### DOCUMENT PASSAGE
One office building is trying a radical new ploy to lure Google and other firms to Brooklyn
- An office building in Williamsburg, Brooklyn, is slashing rents and offering flexible leases.
- 25 Kent Ave. is offering 50% off to lure tech and media firms that are attracted to Manhattan.
When apartment landlords have empty units, they lure prospective tenants with cheaper rents and free perks.
Office landlords haven't historically offered such grand concessions to fill vacant square footage — until now.
The New York City real-estate developer Rubenstein Partners is willing to offer a nearly 50% discount on rent and more flexible terms than a typical lease — all to convince tech and media companies that opening an office in Brooklyn will compel their employees to return to work in person.
In July 2019, Rubenstein opened an eight-story, 511,000-square-foot office building at 25 Kent Ave. in Williamsburg, Brooklyn. Amazon Music, the retail giant's streaming service, and the cult streetwear brand Kith have already committed to open offices there alongside the coworking company Mindspace and the software startup Altana AI.
With about 65% of the building left to lease, Rubenstein told Insider it would offer three 8,000- to 10,000-square-foot spaces on the third floor for about $30 a square foot. It's a hefty discount: The signed tenants paid from the high $60s to mid-$70s. Rubinstein will also give these companies a three-year lease rather than locking them into a traditional 10-year agreement, it said.
There's just one catch: The rent will increase based on how many employees use the space. Rubenstein said it would track office attendance based on employees' ID-card swipes. If office occupancy hits 60%, that would incur market-rent charges.
Target tenants include Google, Facebook, Amazon, and companies that have over 500,000 square feet of office space in Manhattan.
Whitten Morris, a managing director at the commercial-real-estate firm JLL who handles leasing for the building, said he and Joe Zuber, Rubenstein's regional director in New York City and New England, were hoping to lure "high-credit, quality companies" with the rent deal, which would benefit Rubenstein, tenants, and their employees.

### GIVEN RECORDS
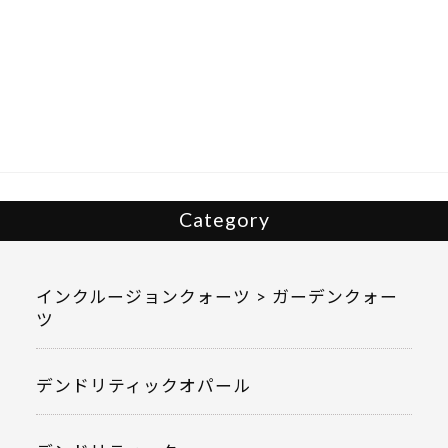
ac
w
有
e
itt
b
er
o
o
k
Category
インクルージョンクォーツ > ガーデンクォー
ツ
デンドリティックオパール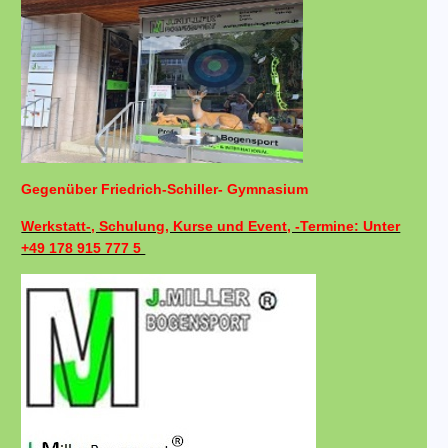
Gegenüber Friedrich-Schiller- Gymnasium
Werkstatt-, Schulung, Kurse und Event, -Termine: Unter
+49 178 915 777 5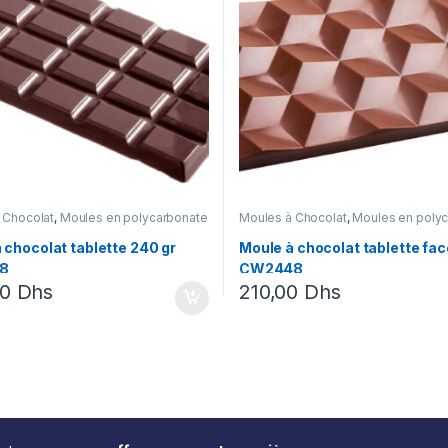
 Chocolat
,
Moules en polycarbonate
Moules à Chocolat
,
Moules en poly
 chocolat tablette 240 gr
Moule à chocolat tablette fac
8
CW2448
00
Dhs
210,00
Dhs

### TO DO
In the article about the Brooklyn office building at 25 Kent Ave., what level of office occupancy would bring market-rent charges?

### OUTPUT OF THE EXERCISE
60% occupancy.